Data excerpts
........
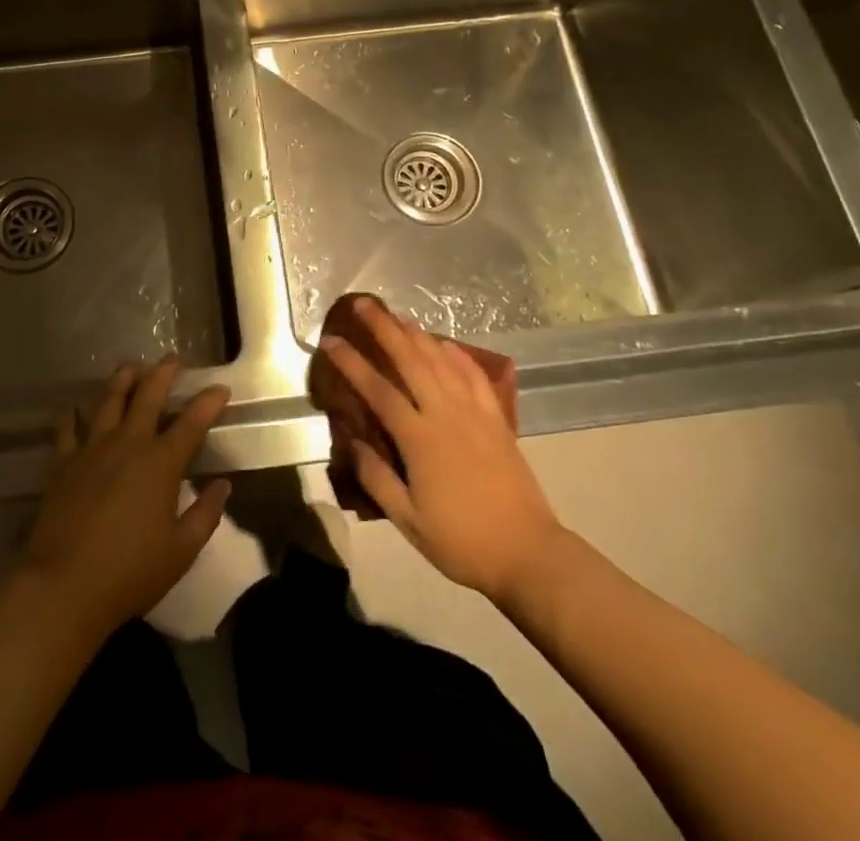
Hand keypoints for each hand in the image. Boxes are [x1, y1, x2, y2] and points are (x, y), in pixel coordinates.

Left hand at [19, 361, 230, 640]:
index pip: (192, 422)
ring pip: (109, 400)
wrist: (64, 587)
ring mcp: (91, 449)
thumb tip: (222, 485)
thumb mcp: (180, 552)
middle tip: (173, 359)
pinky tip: (72, 406)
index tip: (221, 388)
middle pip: (148, 395)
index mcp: (161, 463)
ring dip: (122, 380)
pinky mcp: (62, 463)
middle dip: (163, 373)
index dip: (209, 402)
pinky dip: (70, 415)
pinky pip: (66, 429)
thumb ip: (205, 515)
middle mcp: (128, 444)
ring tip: (130, 366)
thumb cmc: (129, 573)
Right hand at [321, 299, 563, 605]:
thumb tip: (351, 441)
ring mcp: (475, 413)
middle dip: (384, 328)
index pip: (377, 389)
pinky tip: (446, 344)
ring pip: (442, 360)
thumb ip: (376, 477)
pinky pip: (475, 376)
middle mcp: (445, 414)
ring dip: (417, 333)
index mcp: (419, 438)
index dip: (351, 362)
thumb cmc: (461, 541)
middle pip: (410, 359)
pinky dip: (457, 355)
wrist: (528, 554)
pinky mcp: (497, 420)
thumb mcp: (408, 521)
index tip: (330, 340)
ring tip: (397, 315)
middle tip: (363, 304)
........
ABOUT THIS TASK | Copy out all of the entries exactly as they stand, with no pictures in your copy.

RESULT BELOW |
Hand keypoints for each hand in the image. Boxes are [x1, y1, x2, y2] and points are (x, y), in pixel coordinates.

Left hand at [19, 361, 230, 640]:
index pip: (192, 422)
ring pip: (109, 400)
wrist: (64, 587)
ring mcp: (91, 449)
thumb tip: (222, 485)
thumb mcp: (180, 552)
middle tip: (173, 359)
pinky tip: (72, 406)
index tip: (221, 388)
middle pip: (148, 395)
index mcp: (161, 463)
ring dip: (122, 380)
pinky mcp: (62, 463)
middle dip: (163, 373)
index dip: (209, 402)
pinky dip: (70, 415)
pinky pip: (66, 429)
thumb ip: (205, 515)
middle mcp: (128, 444)
ring tip: (130, 366)
thumb cmc: (129, 573)
Right hand at [321, 299, 563, 605]:
thumb tip: (351, 441)
ring mcp: (475, 413)
middle dip: (384, 328)
index pip: (377, 389)
pinky tip: (446, 344)
ring pip: (442, 360)
thumb ip: (376, 477)
pinky pip: (475, 376)
middle mcp: (445, 414)
ring dip: (417, 333)
index mcp: (419, 438)
index dip: (351, 362)
thumb cmc: (461, 541)
middle pip: (410, 359)
pinky dip: (457, 355)
wrist: (528, 554)
pinky mcp: (497, 420)
thumb mcp: (408, 521)
index tip: (330, 340)
ring tip: (397, 315)
middle tip: (363, 304)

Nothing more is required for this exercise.